Cheering from the sidelines

Exploring how the team stays motivated even during a loss


Aashi Venkat

Senior Seo Eun Kim and Sophomore Mihret Tesfaye explain that teammates are essential to staying motivated during football games

She isn’t facing the football field, but senior Seo Eun Kim can feel the energy — or lack thereof — emanating from the athletes behind her as she looks up at the bleachers. The disappointment of the football players is palpable, which she accredits to the “emotional bond” she’s formed with the team. 

The football team ended the season with its worst loss, costing the team 42 points.

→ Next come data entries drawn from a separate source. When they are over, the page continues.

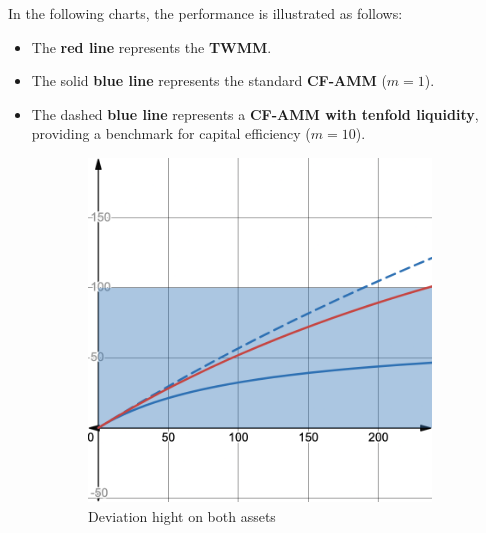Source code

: In the following charts, the performance is illustrated as follows:
\begin{itemize}
	\item The \textbf{red line} represents the \textbf{TWMM}.
	\item The solid \textbf{blue line} represents the standard \textbf{CF-AMM} ($m=1$).
	\item The dashed \textbf{blue line} represents a \textbf{CF-AMM with tenfold liquidity}, providing a benchmark for capital efficiency ($m=10$).
\end{itemize}
\begin{figure}[h!]
	\centering
	\begin{subfigure}{0.4\textwidth} %
		\centering
		\includegraphics[width=\linewidth]{comparing_with_cfamm_deviation_big.png} %
		\caption{Deviation hight on both assets}
		\label{fig:img4}
	\end{subfigure}
	\hfill %
	\begin{subfigure}{0.4\textwidth}
		\centering

\end{subfigure}
\end{figure}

Along with feeling discouraged on behalf of the team, junior and Cheer captain Anika Lin explains that losing games is less exciting for cheerleaders from an athletic standpoint.

“It’s always tough having to cheer when [the team is] losing because we’re not able to do as many stunts or fun cheers,” Lin said. “During touchdowns, we’re able to show off everything we’ve been working on. [But when we’re falling behind], we focus on trying to hype up the team — we’ll yell cheers at them instead of the crowd, and that gets us through the football games.”

Kim hopes that cheering on the sidelines both engages the crowd and motivates the football team because she feels personally invested in the team’s success — an attachment that, despite her being on the team since freshman year, has only sparked for her recently through traditions like decorating the football players lockers prior to Homecoming. 

Junior Anika Lin and Sophomore Mihret Tesfaye perform on the football field during the Homecoming rally. Both cheerleaders explain that performing during rallies is more athletically challenging and rewarding than cheering at games. (Michelle Chen)

Senior and Varsity Football captain Pratmesh Modi fondly recalls the cheerleader’s “awesome” decorations, complete with tiny gatorade bottles on each locker, as a specific event that boosted the team’s morale prior to the game. During the game, however, Modi explains that the cheer team doesn’t have an effect on the team, especially for the players on the field. 

“After the game as we are coming off the field, we sometimes hear the cheerleaders say, ‘Go Matadors!’ and we appreciate it,” Modi said. “But even when we’re losing, especially if I’m playing, the cheers don’t really hype us up because we can’t hear them. But when the whole crowd is cheering, especially when we’re winning — that really helps.”

Because the cheerleaders aren’t allowed to interact with the football players during the game, Lin explains that it can be difficult to discern whether or not the cheers are actually having an impact. Sophomore Mihret Tesfaye explains that especially when the team is losing, the cheerleaders do their best to mitigate the discouragement the team is feeling.

Cheerleaders line up on the sidelines during the game against Lowell High School, in which the Matadors fell 53-14. (Aashi Venkat)

We feel bad for them and we want to hype them up because we notice that they run on hype and sometimes they’re not on their A game,” Tesfaye said. “Because in our routines, we know how it feels to lose.”

Games can stretch for as long as three hours, and Lin explains that she stays motivated by her love of performing and through attention from the crowd. For Tesfaye, much of the motivation comes from her coach, who will acknowledge the cheerleaders’ efforts during breaks and encourage them to keep pushing, especially when the crowd is unresponsive. 

The biggest motivator for all three cheerleaders, however, is the team environment. Throughout Kim’s time as a cheerleader, the team has faced a myriad of challenges, such as losing its adviser during her sophomore year, an experience that Kim says made her feel like the school was putting her team and her passions on the sidelines. She explains that her love of the sport and her team prompts her to come back to cheer every year.

“It’s really addicting — you’re throwing somebody up in the air and you’re catching them, and the sun is perfect, the crowd is amazed and they’re giving us all these reactions,” Kim said. “Standing out there for three hours can get tiring, but you just do it [because] you’re focusing on other members and using [their] support to help you push through.”